__Text excerpt__.
— Begin —
Barton has written and lectured about how Rowling depicts the government and law in the Harry Potter books.
“When I read the fifth and sixth books, I noticed a real Libertarian bent. I thought, ‘Well, that’s interesting for children’s literature,'” Barton said.
Barton said he went back and read the first four books again, “and I saw the same messages were woven all the way through the series.”
Barton wrote a paper entitled “Harry Potter and the Half-Crazed Bureaucracy” that was published in the Michigan Law Review in May 2006. The paper is being reprinted as a chapter in the book, “Harry Potter and the Law” (Carolina Press), due out this summer. He also has lectured on the topic at a “Power of Stories” seminar in Gloucester, England, in July 2005.
In “Harry Potter and the Half-Crazed Bureaucracy,” Barton details the political messages he’s discovered in the Potter books:
“What would you think of a government that engaged in this list of tyrannical activities: tortured children for lying; designed its prison specifically to suck all life and hope out of the inmates; placed citizens in that prison without a hearing; ordered the death penalty without a trial; allowed the powerful, rich or famous to control policy; selectively prosecuted crimes (the powerful go unpunished and the unpopular face trumped-up charges); conducted criminal trials without defense counsel; used truth serum to force confessions; maintained constant surveillance over all citizens; offered no elections and no democratic lawmaking process; and controlled the press?
“You might assume that the above list is the work of some despotic central African nation, but it is actually the product of the Ministry of Magic, the magician’s government in J.K. Rowling’s Harry Potter series.”
Barton said he thinks the anti-government thread that runs through the Potter novels is significant because the books have great potential to sway public opinion.
“It would be difficult to overstate the influence and market penetration of the Harry Potter series,” Barton contends. “Somewhere over the last few years the Harry Potter novels passed from a children’s literature sensation to a bona fide international happening.”
— End —
Data excerpts
— Begin —
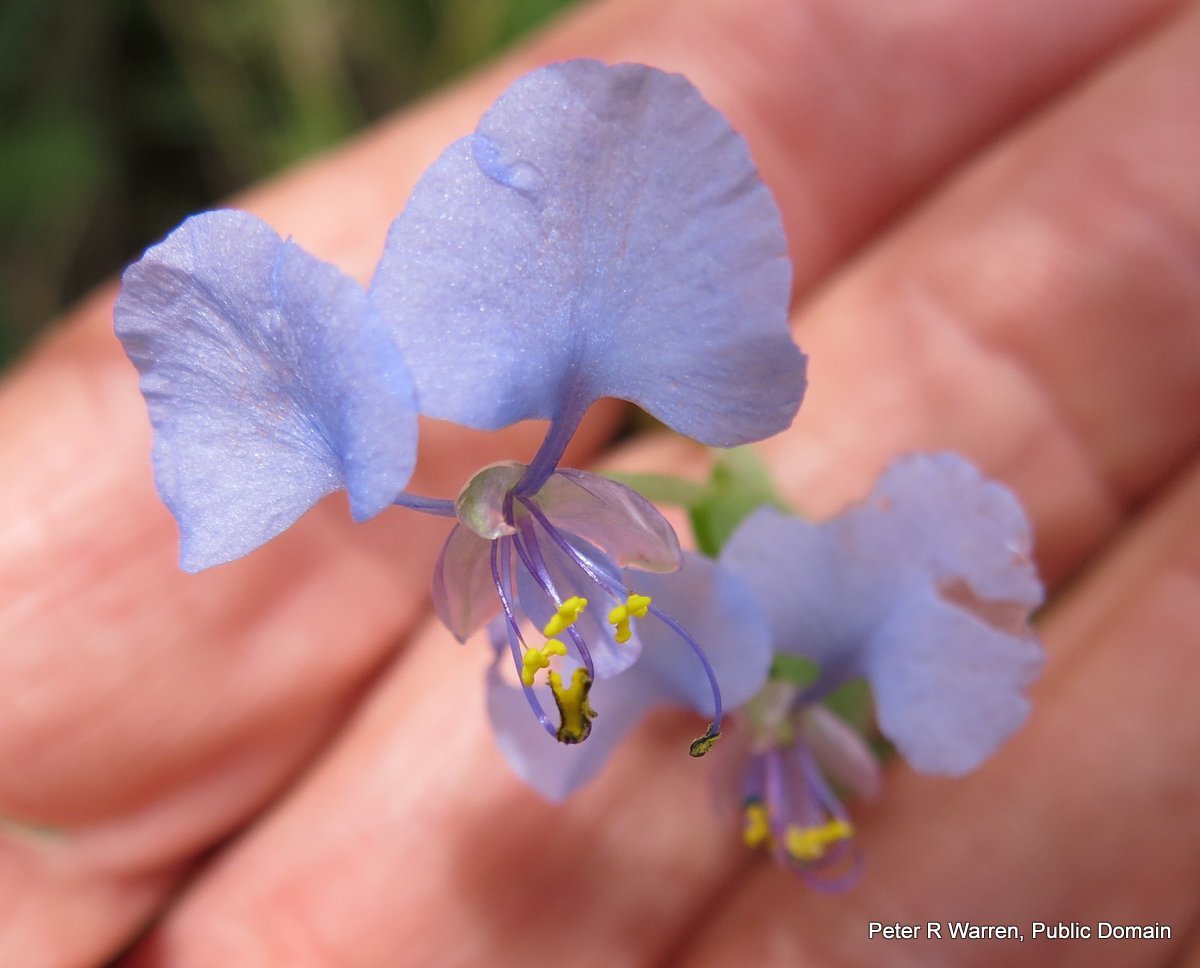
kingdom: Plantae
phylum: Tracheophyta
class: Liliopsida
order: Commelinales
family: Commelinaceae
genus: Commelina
— End —
— Begin —
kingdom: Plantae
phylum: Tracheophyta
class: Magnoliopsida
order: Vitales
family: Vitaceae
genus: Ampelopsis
— End —
__Set tasks__.
A – Can you give the Harry Potter article again, starting at the words "Barton has written" and stopping after "in July 2005.", but change "lectured" to "spoken" each time it appears?
B – How would the Harry Potter article go on after its last sentence? Write the next part.
These entries have no connection to the Harry Potter article.

__Answers to the exercises__.
A –
Barton has written and spoken about how Rowling depicts the government and law in the Harry Potter books.
“When I read the fifth and sixth books, I noticed a real Libertarian bent. I thought, ‘Well, that’s interesting for children’s literature,'” Barton said.
Barton said he went back and read the first four books again, “and I saw the same messages were woven all the way through the series.”
Barton wrote a paper entitled “Harry Potter and the Half-Crazed Bureaucracy” that was published in the Michigan Law Review in May 2006. The paper is being reprinted as a chapter in the book, “Harry Potter and the Law” (Carolina Press), due out this summer. He also has spoken on the topic at a “Power of Stories” seminar in Gloucester, England, in July 2005.

B –
Barton also speculates why Rowling writes about the government, and the press, with such disdain.
“Anyone familiar with Rowling’s personal story will know that when she started the Harry Potter series, she spent a period of time unemployed and on public assistance in Edinburgh, divorced with a young child.
“Rowling’s personal story provides two insights into her feelings toward government,” Barton wrote.
“First, in both England and the U.S. there is no quicker route to hating the government than dealing with the various bureaucracies that handle public assistance.
“Second, Rowling’s story smacks of success through self-reliance and sheer force of will. The Harry Potter novels likewise show a strong strain of self-reliance and stubborn independence, and Rowling came upon these themes the hard way. Anyone who has pulled herself out of poverty as Rowling has is likely to believe that self-reliance and hard work are the keys to success, and to be conversely wary of government intervention.”
As for how the anti-government theme might play out in the final book, Barton speculates it could go two ways: “The government could either come back to useful life or the characters will have to rely on rugged individualism to overcome the obstacles posed by the dysfunctional government.”